Court File and Parties
COURT FILE NO.: 03-CV-251448CM1 DATE: 20051114
SUPERIOR COURT OF JUSTICE - ONTARIO DIVISIONAL COURT
RE: cornel enescu and 1380470 Ontario inc. v. the wawanesa mutual insurance company et al.
BEFORE: Justice Then
COUNSEL: Justin Jakubiak for the Plaintiffs Martin Forget for the Defendants
HEARD: November 8, 2005
E N D O R S E M E N T
THEN J.:
[1] The Applicant seeks leave to appeal to the Divisional Court the order of Stewart J. requiring that the Plaintiff post security for costs pursuant to rule 56.01(1)(d).
[2] Pursuant to rule 62.02(4)(b) leave to appeal shall not be granted unless:
(b) There appears to the judge hearing the motion good reason to doubt the correctness of the order in question and the proposed appeal involves matters of such importance that in his or her opinion leave to appeal should be granted.
[3] I decline to grant leave as I am not satisfied there is good reason to doubt the correctness of her decision as she exercised her discretion upon the proper principles and on the basis of the evidence before her.
[4] The background facts are that the Defendant insurer had denied a claim with respect to an alleged theft of merchandise on the Plaintiff’s premises and the Plaintiff brought this action against the Defendant. Subsequently the Plaintiff made a proposal to his creditors who were mostly banks and financial institutions under the Bankruptcy and Insolvency Act that the proceeds of this action would be paid to the trustee in favour of the creditors. The proposal was accepted by the creditors and filed with the court. There is no evidence that the Plaintiff discussed the issue of security with his creditors at the time of the acceptance of the proposal or subsequently.

■ AVAILABLE DATA:
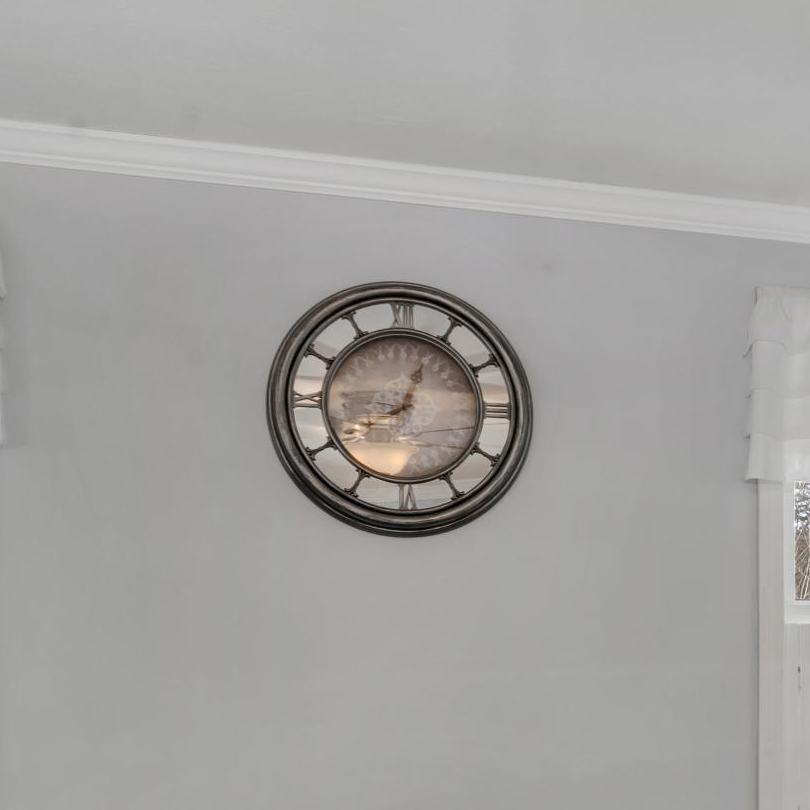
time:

■ STATED EXERCISE 1:
In the court endorsement above, under which rule did Stewart J. order the Plaintiff to post security for costs?
■ STATED EXERCISE 2:
Reproduce the passage of the court endorsement starting with "BEFORE: Justice Then" and going on through "to rule 56.01(1)(d).".

■ REPLY 1:
Rule 56.01(1)(d).

■ REPLY 2:
BEFORE: Justice Then
COUNSEL: Justin Jakubiak for the Plaintiffs Martin Forget for the Defendants
HEARD: November 8, 2005
E N D O R S E M E N T
THEN J.:
[1] The Applicant seeks leave to appeal to the Divisional Court the order of Stewart J. requiring that the Plaintiff post security for costs pursuant to rule 56.01(1)(d).